_Your assignment_. Return all of the following entries as written, but without the images.

_Records from a data collection_.
┄┄┄┄┄┄┄┄┄┄

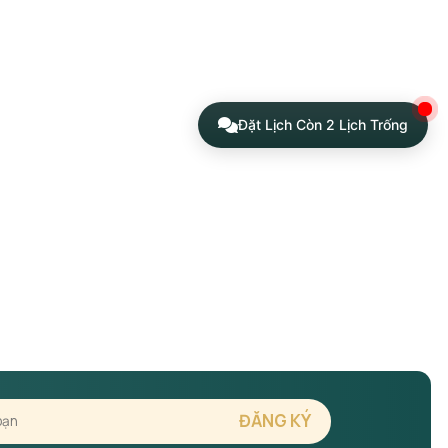
Đặt Lịch Còn 2 Lịch Trống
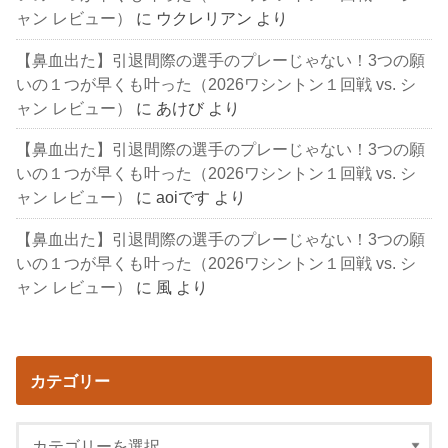
ャン レビュー）
に
ウクレリアン
より
【鼻血出た】引退間際の選手のプレーじゃない！3つの願
いの１つが早くも叶った（2026ワシントン１回戦 vs. シ
ャン レビュー）
に
あけび
より
【鼻血出た】引退間際の選手のプレーじゃない！3つの願
いの１つが早くも叶った（2026ワシントン１回戦 vs. シ
ャン レビュー）
に
aoiです
より
【鼻血出た】引退間際の選手のプレーじゃない！3つの願
いの１つが早くも叶った（2026ワシントン１回戦 vs. シ
ャン レビュー）
に
風
より
カテゴリー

┄┄┄┄┄┄┄┄┄┄

_Solution below_.
Đặt Lịch Còn 2 Lịch Trống
ャン レビュー）
に
ウクレリアン
より
【鼻血出た】引退間際の選手のプレーじゃない！3つの願
いの１つが早くも叶った（2026ワシントン１回戦 vs. シ
ャン レビュー）
に
あけび
より
【鼻血出た】引退間際の選手のプレーじゃない！3つの願
いの１つが早くも叶った（2026ワシントン１回戦 vs. シ
ャン レビュー）
に
aoiです
より
【鼻血出た】引退間際の選手のプレーじゃない！3つの願
いの１つが早くも叶った（2026ワシントン１回戦 vs. シ
ャン レビュー）
に
風
より
カテゴリー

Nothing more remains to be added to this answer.